Boston Business Journal – Years of discussion and numerous state studies finally brought about the potential for lasting change for two thorny health care issues that had been plaguing the state when Gov. Charlie Baker signed a bill last month: behavioral health care and surprise billing.

Yet that progress — largely spurred by the pandemic — has left many other longtime goals for health care reform in the state untouched. When more fundamental change might come, and what it might look like is anyone’s guess.

“If there’s any lesson in Massachusetts, health care reform is an iterative, constant process,” Sen. Julian Cyr, who worked on a mental health care bill prior to the pandemic. “We may need some bigger-picture look here, but I also think we need to be honest that we’ve created this remarkably overly complex series of structures and systems. Undoing that is going to take some time and work.”

Legislators enacted several emergency provisions during the pandemic, and since then have extended some even further. Most prominently, the new law mandates that telehealth visits be reimbursed at rates equal to an in-person visit, a holdover from the pandemic. Such rate equivalency are permanent for behavioral health visits, but will last two years for primary care and chronic care visits, and 90 days after the end of the state of emergency for everything else. The bill also defined telehealth for the first time in statute, mandating that both video and telephone interactions should be reimbursed.

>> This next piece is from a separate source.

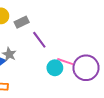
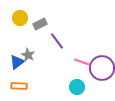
cyan circle: (55, 68) -> (77, 87), moved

Additionally, the legislation broadened the scope of practice for a number of advance practice nurses and optometrists, eliminating certain supervision requirements while also mandating enhanced training.

The two provisions seem incremental but they are transformational for the behavioral health industry, Cyr said. Initially enacted during the emergency, the telehealth provisions have incentivized providers to take up virtual visits, and providers have seen a marked drop in the number of no-show appointments by going virtual. The bill will enable therapists and more to keep those wins long-term. The bill also permanently increased the number of therapists, through enhancements for psychiatric nurse mental health specialists.

Cyr said the bill, coupled with several mental-health policy changes enacted through the state’s budget, accomplish many of the goals laid out through mental health care legislation passed by the senate in February 2020. Given the trauma of the pandemic, the provisions are now more important than ever.

“It provides real certainty that what is a very effective way for patients to get care and for providers to give care, that it will exist in perpetuity,” Cyr said.

Beyond telehealth, the legislation also addressed the long-debated practice of “surprise billing.” In the past, patients undergoing elective or emergency procedures might receive care at a facility that contracts with their insurer, but by a doctor who didn’t. That often left patients on the hook for thousands of dollars of unexpected bills.

Now, both insurers and physicians will now be required to disclose whether doctors are “out of network.” By September, several state agencies have been tasked with recommending a default rate for out-of-network billing.

James Roosevelt, an attorney with the Boston office of Maine-based Verrill Dana law firm, and the former CEO of Tufts Health Plan, said the provisions build off federal reforms to surprise billing, and will lead to lasting change.

“Without requiring providers to be in-network, this puts a lot more pressure on them to be in-network,” Roosevelt said. “If patients are going to know ahead of time if you use this particular radiologist, it won’t be paid for by insurance, patients typically are going to say, ‘Can I go somewhere else?’”

While the bill makes strides in some areas of reform, several long-discussed changes to the health care system remain on the drawing board.

Roosevelt noted that while the bill raises telehealth behavioral health rates, it doesn’t increase behavioral health reimbursements overall, which have historically lagged other types of medical reimbursements.

Additionally, while the recent legislation provided a short-term boost for some of the state’s community hospitals, it also didn’t address the chronic reimbursement gaps between community institutions and their academic medical center peers.

Lora Pellegrini, president and CEO of the Massachusetts Association of Health Plans, also said questions about telehealth reimbursements remain for everything except behavioral health. While the legislation addresses surprise billing, it doesn’t set an out-of-network rate. Long-debated drug price transparency measures were also left out of this bill, as were the governor’s vision to shift spending toward primary care and behavioral health have not been enacted.

Work also remains on resolving racial health disparities, which were on broad display during the pandemic, added Dr. David Rosman, president of the Massachusetts Medical Society and associate chair of radiology at Massachusetts General Hospital.  The medical society is now participating in a state commission created last year to study racial disparities in maternal mortality. Rosman said that while that commission should spur legislative changes, more wide-ranging reform is critical.

“We have been so active talking about equity during this pandemic … equity in vaccine distribution and testing. And yet during the time of Covid, inequity has increased,” Rosman said. “We don’t get to despair about the lack of success, but realize we need to be more persistent. That’s where a lot of the work in the next legislative session can move things forward.”

Massachusetts will either lead the way toward that reform, or be dragged into it after it is long overdue, Cyr said.

“I hope coming out of the pandemic, the public and elected officials realize that the current way we’re doing business isn’t working when it comes to health care,” Cyr said. “Whether an equity perspective, a life-saving perspective, an economic resiliency perspective, and a business perspective, there has to be a better way to do this. For me personally, that’s what this pandemic is reiterating.”